Non stupisce, infine, il grande interesse per l’opera di Pasolini, il più amato della triade presente nel libro. Pasolini è legato ai temi della religiosità popolare, al passaggio dal mondo contadino alla società industrializzata, al conflitto fra progresso e sviluppo, alla “mutazione antropologica”, al rapporto fra lingua nazionale e dialetto, che ricorda il rapporto fra spagnolo e lingue indigene, alla passione per l’India, presente in José Vasconcelos ed in Octavio Paz, all’amore per il sud del mondo, alla vita delle borgate romane che non possono non evocare le immense periferie delle città-mostro, Città del Messico, ma anche Lima, Buenos Aires, Rio de Janeiro, ecc. ecc. Insomma Pasolini è l’inquietante fantasma, il “reazionario di sinistra” che aleggia sui rottami della modernità sia italiana sia messicana.

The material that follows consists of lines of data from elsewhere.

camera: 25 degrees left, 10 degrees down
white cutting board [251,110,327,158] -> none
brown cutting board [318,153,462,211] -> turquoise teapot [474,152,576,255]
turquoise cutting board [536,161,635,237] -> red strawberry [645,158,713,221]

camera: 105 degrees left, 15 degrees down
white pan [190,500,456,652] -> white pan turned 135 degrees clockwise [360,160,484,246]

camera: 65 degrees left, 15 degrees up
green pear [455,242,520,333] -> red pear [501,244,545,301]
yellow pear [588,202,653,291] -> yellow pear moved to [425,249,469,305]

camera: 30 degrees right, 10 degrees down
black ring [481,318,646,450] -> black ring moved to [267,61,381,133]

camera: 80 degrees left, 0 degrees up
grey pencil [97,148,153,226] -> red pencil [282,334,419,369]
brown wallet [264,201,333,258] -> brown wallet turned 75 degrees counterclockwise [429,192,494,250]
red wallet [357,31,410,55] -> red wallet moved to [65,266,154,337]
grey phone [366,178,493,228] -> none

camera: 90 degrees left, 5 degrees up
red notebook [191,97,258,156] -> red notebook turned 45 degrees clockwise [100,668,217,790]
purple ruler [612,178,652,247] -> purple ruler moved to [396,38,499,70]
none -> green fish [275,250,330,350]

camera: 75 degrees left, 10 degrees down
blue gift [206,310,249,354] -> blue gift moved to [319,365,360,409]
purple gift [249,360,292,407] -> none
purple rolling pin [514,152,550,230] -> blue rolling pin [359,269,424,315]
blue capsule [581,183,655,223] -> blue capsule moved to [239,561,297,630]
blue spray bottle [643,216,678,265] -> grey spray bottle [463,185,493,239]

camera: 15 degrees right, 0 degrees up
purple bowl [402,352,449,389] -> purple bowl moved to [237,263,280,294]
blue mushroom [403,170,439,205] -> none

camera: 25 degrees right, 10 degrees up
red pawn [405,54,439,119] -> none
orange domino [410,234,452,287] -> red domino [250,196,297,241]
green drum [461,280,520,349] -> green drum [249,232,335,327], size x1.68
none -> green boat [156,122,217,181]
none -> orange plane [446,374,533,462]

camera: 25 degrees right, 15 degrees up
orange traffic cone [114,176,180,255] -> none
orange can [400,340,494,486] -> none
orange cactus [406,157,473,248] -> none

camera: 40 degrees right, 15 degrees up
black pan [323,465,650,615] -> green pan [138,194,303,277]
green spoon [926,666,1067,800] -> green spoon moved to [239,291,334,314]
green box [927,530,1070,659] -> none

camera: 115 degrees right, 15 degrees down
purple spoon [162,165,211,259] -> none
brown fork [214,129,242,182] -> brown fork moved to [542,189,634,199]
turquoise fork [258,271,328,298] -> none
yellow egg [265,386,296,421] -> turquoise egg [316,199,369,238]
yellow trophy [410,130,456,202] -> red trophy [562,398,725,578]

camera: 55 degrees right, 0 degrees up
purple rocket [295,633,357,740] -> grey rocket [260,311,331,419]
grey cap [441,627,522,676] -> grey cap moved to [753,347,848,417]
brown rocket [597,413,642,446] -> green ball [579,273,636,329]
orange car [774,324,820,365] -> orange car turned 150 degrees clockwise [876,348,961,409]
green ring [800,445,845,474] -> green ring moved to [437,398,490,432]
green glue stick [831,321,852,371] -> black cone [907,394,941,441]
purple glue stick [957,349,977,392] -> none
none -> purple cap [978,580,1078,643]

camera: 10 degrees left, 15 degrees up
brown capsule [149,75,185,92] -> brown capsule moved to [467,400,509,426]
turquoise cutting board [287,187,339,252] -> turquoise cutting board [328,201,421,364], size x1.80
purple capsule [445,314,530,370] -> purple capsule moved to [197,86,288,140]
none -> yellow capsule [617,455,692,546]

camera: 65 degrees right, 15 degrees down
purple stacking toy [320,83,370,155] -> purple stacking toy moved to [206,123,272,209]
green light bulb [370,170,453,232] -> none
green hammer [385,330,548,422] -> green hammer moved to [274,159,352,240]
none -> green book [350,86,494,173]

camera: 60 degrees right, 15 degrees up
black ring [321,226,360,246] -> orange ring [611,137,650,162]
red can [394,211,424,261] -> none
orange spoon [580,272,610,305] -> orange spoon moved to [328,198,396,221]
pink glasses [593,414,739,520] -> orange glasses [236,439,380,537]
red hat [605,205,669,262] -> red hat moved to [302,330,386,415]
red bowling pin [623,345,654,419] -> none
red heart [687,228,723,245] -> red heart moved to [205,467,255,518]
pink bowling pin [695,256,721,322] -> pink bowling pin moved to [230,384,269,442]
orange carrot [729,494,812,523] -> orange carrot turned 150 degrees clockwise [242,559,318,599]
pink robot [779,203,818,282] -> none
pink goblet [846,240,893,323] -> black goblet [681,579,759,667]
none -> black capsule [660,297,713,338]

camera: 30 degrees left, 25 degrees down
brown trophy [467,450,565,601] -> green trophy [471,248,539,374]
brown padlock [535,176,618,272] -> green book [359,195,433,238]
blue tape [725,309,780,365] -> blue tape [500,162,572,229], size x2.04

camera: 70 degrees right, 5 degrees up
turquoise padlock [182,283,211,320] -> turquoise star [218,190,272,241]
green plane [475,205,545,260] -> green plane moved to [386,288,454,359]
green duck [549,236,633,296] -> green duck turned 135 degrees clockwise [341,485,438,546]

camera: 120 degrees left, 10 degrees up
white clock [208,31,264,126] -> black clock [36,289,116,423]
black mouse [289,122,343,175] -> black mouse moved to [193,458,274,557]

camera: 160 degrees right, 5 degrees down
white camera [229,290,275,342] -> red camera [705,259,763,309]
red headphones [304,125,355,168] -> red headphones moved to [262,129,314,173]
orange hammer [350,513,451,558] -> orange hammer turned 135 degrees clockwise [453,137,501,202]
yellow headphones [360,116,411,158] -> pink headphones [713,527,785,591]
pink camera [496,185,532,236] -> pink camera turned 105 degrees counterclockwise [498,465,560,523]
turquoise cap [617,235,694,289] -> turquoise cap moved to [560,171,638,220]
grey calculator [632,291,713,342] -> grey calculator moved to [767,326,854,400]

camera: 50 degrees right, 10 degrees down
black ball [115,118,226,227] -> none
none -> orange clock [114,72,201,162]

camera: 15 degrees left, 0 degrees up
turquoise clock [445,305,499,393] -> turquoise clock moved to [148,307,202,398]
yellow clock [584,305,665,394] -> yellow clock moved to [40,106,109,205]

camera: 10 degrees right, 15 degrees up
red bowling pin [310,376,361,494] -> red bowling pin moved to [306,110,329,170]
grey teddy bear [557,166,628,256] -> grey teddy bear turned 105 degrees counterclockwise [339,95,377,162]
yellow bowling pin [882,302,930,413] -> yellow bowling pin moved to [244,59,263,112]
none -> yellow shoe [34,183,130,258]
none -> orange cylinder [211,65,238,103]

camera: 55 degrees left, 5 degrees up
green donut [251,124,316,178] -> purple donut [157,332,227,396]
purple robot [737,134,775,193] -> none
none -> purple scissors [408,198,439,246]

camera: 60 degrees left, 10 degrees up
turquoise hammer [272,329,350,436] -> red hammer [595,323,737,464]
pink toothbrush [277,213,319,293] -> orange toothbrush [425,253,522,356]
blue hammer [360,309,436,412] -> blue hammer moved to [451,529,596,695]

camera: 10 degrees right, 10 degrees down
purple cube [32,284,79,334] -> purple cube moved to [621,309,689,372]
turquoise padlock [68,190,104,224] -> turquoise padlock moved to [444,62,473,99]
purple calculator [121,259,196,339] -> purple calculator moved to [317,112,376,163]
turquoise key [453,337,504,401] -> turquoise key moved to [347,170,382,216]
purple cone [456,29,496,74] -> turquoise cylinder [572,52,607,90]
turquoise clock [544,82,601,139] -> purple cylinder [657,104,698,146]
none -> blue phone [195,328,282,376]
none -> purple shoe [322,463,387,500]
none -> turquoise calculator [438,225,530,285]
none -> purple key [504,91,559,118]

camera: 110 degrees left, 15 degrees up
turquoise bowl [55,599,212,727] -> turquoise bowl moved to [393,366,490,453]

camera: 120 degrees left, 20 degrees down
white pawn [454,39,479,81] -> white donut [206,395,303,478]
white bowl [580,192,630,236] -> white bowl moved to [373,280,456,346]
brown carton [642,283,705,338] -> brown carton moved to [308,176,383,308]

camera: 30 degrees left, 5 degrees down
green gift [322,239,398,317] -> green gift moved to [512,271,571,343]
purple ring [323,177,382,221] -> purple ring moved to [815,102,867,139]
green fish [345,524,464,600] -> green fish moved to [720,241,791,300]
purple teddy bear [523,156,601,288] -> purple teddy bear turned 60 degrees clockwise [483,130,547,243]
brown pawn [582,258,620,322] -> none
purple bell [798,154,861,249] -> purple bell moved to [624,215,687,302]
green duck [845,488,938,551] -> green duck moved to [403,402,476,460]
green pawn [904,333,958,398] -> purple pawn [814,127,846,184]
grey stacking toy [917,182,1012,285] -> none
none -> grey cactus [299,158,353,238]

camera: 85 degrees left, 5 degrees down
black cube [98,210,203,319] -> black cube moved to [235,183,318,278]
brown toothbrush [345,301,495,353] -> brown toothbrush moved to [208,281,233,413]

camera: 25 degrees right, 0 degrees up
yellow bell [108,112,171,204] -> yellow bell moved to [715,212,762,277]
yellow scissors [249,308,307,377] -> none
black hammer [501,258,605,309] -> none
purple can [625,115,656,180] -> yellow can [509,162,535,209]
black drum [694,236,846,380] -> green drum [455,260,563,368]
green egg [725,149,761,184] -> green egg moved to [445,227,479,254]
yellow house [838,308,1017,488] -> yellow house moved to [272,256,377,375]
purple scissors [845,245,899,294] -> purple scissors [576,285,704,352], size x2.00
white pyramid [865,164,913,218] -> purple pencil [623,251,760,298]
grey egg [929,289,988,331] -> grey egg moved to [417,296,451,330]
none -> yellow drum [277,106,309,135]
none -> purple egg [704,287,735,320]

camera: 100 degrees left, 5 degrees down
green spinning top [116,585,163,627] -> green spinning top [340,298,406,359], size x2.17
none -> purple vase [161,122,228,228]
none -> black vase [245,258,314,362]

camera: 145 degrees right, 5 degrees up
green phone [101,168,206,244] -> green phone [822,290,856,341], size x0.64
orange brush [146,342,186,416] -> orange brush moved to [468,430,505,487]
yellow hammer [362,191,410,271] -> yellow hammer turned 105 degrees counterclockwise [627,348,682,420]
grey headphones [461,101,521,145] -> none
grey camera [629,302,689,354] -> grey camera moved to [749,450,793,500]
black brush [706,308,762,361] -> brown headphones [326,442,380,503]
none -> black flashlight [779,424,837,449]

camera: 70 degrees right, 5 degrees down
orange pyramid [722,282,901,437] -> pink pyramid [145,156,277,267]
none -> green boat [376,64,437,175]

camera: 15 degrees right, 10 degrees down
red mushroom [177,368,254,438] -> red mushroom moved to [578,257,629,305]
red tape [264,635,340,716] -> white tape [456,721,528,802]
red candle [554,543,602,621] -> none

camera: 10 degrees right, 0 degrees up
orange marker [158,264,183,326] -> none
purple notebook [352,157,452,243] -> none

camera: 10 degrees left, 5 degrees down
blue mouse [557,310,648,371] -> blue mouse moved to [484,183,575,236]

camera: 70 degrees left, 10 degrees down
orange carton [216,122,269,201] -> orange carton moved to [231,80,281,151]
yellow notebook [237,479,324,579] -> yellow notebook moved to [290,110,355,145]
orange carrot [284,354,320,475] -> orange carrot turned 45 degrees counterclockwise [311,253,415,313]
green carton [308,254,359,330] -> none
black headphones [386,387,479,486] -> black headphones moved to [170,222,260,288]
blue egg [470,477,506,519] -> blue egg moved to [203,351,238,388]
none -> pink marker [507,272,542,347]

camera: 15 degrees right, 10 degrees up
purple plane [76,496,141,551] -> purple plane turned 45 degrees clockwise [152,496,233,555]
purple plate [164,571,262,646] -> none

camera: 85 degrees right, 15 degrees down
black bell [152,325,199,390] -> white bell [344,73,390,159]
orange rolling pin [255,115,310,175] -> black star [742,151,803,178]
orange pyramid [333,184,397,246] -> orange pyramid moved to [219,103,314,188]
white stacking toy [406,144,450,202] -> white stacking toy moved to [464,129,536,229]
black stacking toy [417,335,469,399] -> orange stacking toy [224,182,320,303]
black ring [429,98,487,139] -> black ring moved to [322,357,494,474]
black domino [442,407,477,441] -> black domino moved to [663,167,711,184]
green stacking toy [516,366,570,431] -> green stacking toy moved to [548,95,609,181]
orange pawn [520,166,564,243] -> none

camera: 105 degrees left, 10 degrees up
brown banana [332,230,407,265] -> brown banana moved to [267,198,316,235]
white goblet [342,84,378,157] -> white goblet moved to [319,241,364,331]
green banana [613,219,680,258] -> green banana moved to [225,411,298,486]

Domínguez conosce molto bene le forme del “saggio breve”, arricchito con la straordinaria cultura non solo sulla letteratura italiana di cui è dotato. Tratta con ironia e passione la materia di cui si occupa, dando alla scrittura un ritmo narrativo – molto comune negli intellettuali latinoamericani – che ricorda più la tradizione della retorica forense che il saggio “scientifico” presente nella cultura europea. Un libro che può essere letto ad alta voce in tutti i sensi e che sorprende per la scoperta di testi minori in qualche modo passati inosservati.

Per esempio, Domínguez tesse l’elogio del Libro secreto di D’Annunzio scritto quando il poeta fu ferito all’occhio destro e dovette passare mesi senza vedere il sole («uno de los más inquietante libros de su tiempo»); oppure di Maledetti Toscani di Malaparte (1956) riflessione autocritica del suo ruolo di enfant terrible del fascismo e del suo “essere italiano”, o infine dei reportage indiano di Pasolini (El color de la India 1962), scritti di viaggio definiti «una de sua prosa más bella». Proprio perché è un americano che scrive sull’Europa, mi ha crudamente sorpreso il rilievo che egli dà alla riflessione di Malaparte per il quale il genio dell’Europa nella sua massima espressione è stata la guerra: «Era a la vez el gran arte de Occidente y su consumación». In due guerre mondiali l’Europa ha dato il meglio di sé in fatto di tecnologia, eroismo, crudeltà, ecc.: due tragedie che hanno portato al suicidio dell’Europa e alla sua decadenza nel mondo; due momenti nei quali la genialità e la bestialità si sono fuse in modo vorticoso, lasciando sul campo milioni di morti.